(Stored items)
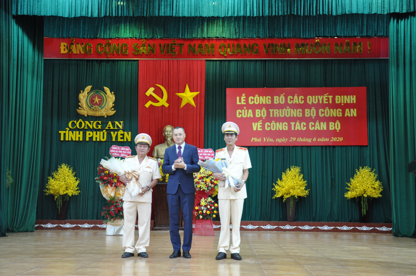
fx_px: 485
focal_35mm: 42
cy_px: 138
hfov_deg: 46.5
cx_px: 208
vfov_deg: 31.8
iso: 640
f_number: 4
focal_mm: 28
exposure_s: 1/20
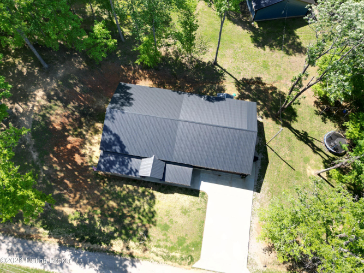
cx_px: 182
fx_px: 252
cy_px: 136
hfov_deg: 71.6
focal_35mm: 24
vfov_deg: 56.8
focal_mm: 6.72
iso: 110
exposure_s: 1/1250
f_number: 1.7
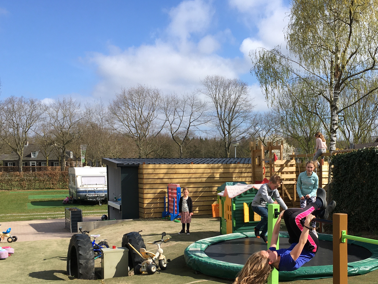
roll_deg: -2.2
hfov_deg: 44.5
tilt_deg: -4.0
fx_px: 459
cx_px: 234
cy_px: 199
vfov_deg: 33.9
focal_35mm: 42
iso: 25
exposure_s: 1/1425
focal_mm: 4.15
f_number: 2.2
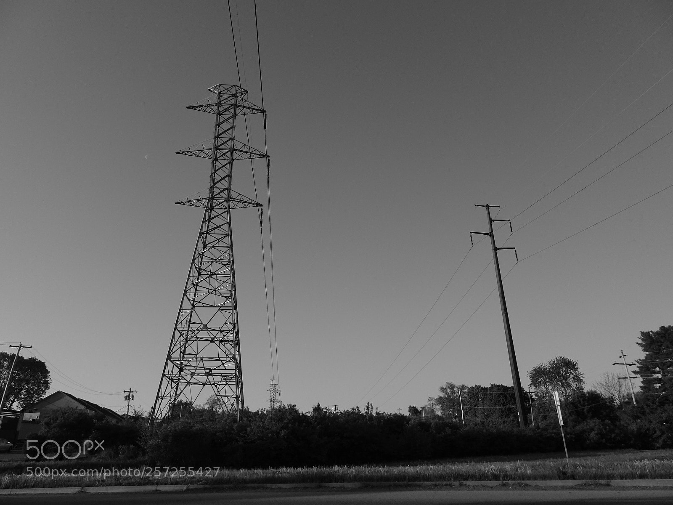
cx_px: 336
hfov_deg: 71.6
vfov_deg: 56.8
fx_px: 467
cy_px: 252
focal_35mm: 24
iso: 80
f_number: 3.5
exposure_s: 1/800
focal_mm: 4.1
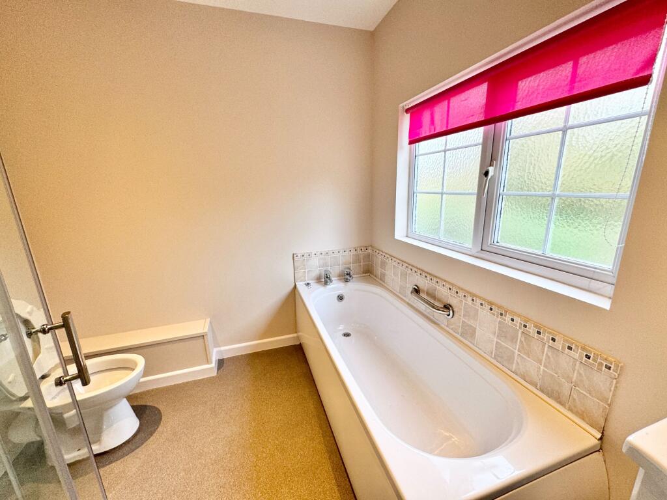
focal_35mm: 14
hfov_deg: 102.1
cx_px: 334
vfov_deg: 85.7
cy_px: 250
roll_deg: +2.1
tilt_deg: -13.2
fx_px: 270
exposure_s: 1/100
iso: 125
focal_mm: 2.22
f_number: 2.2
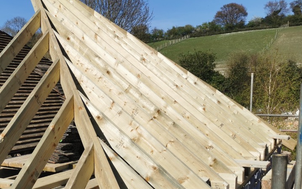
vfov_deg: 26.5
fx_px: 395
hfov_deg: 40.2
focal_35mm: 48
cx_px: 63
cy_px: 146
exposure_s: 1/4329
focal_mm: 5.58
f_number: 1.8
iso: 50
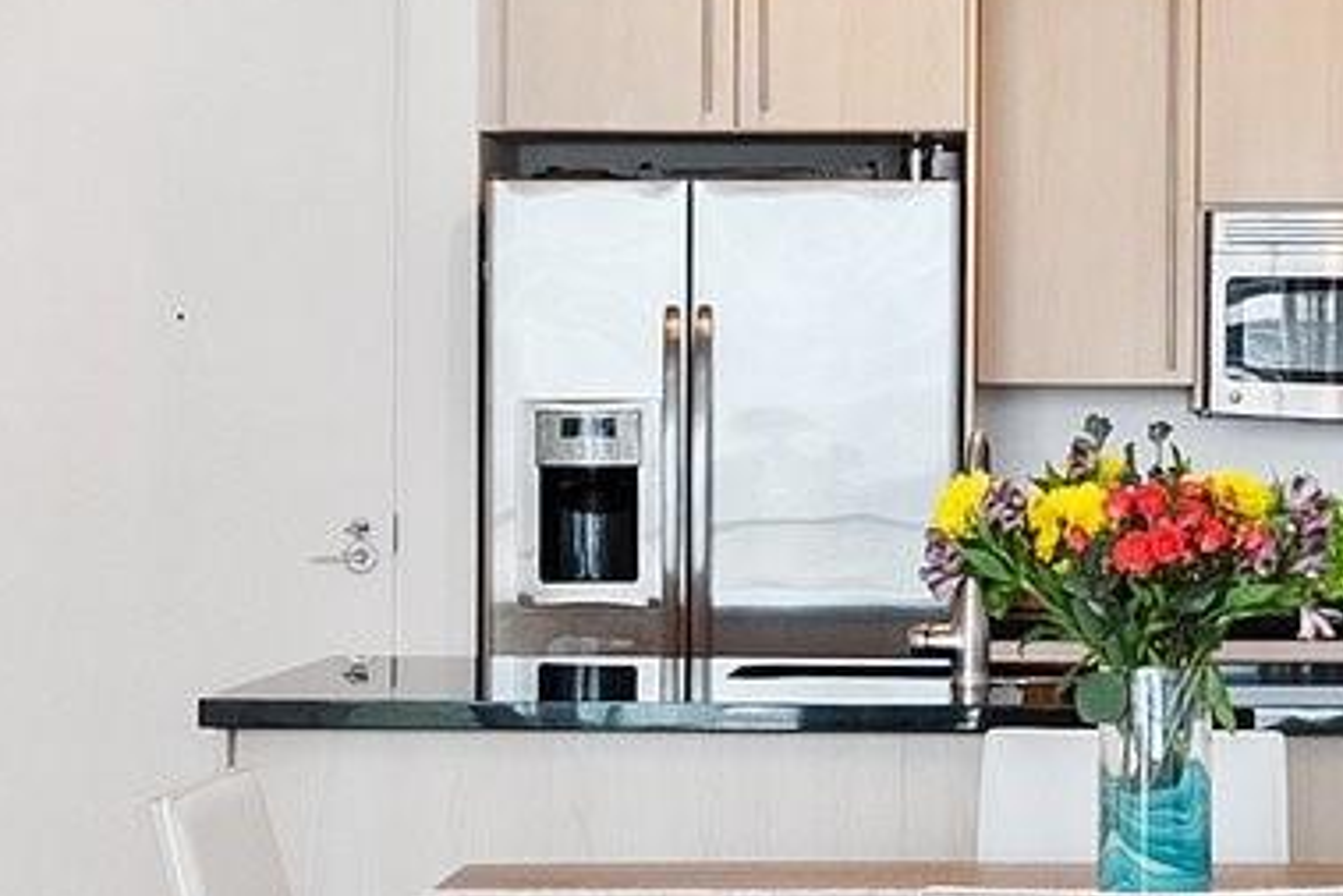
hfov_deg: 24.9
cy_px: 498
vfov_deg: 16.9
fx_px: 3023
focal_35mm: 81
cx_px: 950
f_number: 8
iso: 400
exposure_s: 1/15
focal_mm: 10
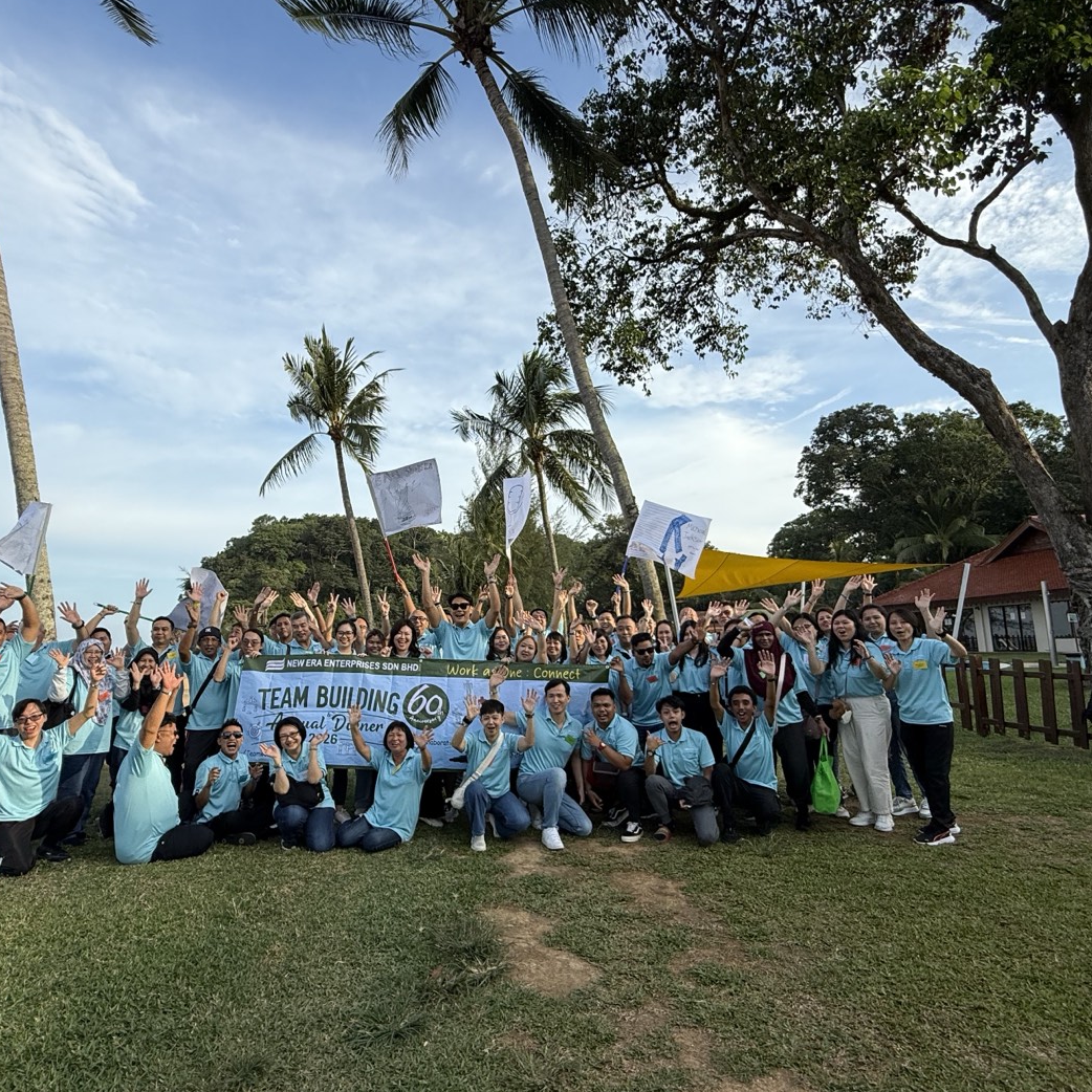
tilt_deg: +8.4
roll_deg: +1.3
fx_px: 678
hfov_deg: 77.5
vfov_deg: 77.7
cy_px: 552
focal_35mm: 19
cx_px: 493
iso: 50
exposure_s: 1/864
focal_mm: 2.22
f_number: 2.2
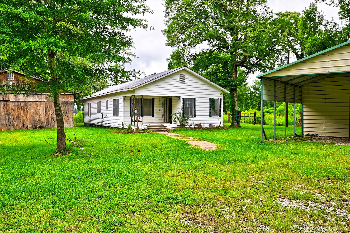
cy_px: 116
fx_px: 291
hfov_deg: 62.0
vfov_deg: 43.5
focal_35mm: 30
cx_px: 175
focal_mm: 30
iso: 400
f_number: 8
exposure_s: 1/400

## Exercise details
All entries above should be printed exactly, though without their pictures.

## Exercise solution
fx_px: 485
focal_35mm: 42
cy_px: 138
hfov_deg: 46.5
cx_px: 208
vfov_deg: 31.8
iso: 640
f_number: 4
focal_mm: 28
exposure_s: 1/20
cx_px: 182
fx_px: 252
cy_px: 136
hfov_deg: 71.6
focal_35mm: 24
vfov_deg: 56.8
focal_mm: 6.72
iso: 110
exposure_s: 1/1250
f_number: 1.7
roll_deg: -2.2
hfov_deg: 44.5
tilt_deg: -4.0
fx_px: 459
cx_px: 234
cy_px: 199
vfov_deg: 33.9
focal_35mm: 42
iso: 25
exposure_s: 1/1425
focal_mm: 4.15
f_number: 2.2
cx_px: 336
hfov_deg: 71.6
vfov_deg: 56.8
fx_px: 467
cy_px: 252
focal_35mm: 24
iso: 80
f_number: 3.5
exposure_s: 1/800
focal_mm: 4.1
focal_35mm: 14
hfov_deg: 102.1
cx_px: 334
vfov_deg: 85.7
cy_px: 250
roll_deg: +2.1
tilt_deg: -13.2
fx_px: 270
exposure_s: 1/100
iso: 125
focal_mm: 2.22
f_number: 2.2
vfov_deg: 26.5
fx_px: 395
hfov_deg: 40.2
focal_35mm: 48
cx_px: 63
cy_px: 146
exposure_s: 1/4329
focal_mm: 5.58
f_number: 1.8
iso: 50
hfov_deg: 24.9
cy_px: 498
vfov_deg: 16.9
fx_px: 3023
focal_35mm: 81
cx_px: 950
f_number: 8
iso: 400
exposure_s: 1/15
focal_mm: 10
tilt_deg: +8.4
roll_deg: +1.3
fx_px: 678
hfov_deg: 77.5
vfov_deg: 77.7
cy_px: 552
focal_35mm: 19
cx_px: 493
iso: 50
exposure_s: 1/864
focal_mm: 2.22
f_number: 2.2
cy_px: 116
fx_px: 291
hfov_deg: 62.0
vfov_deg: 43.5
focal_35mm: 30
cx_px: 175
focal_mm: 30
iso: 400
f_number: 8
exposure_s: 1/400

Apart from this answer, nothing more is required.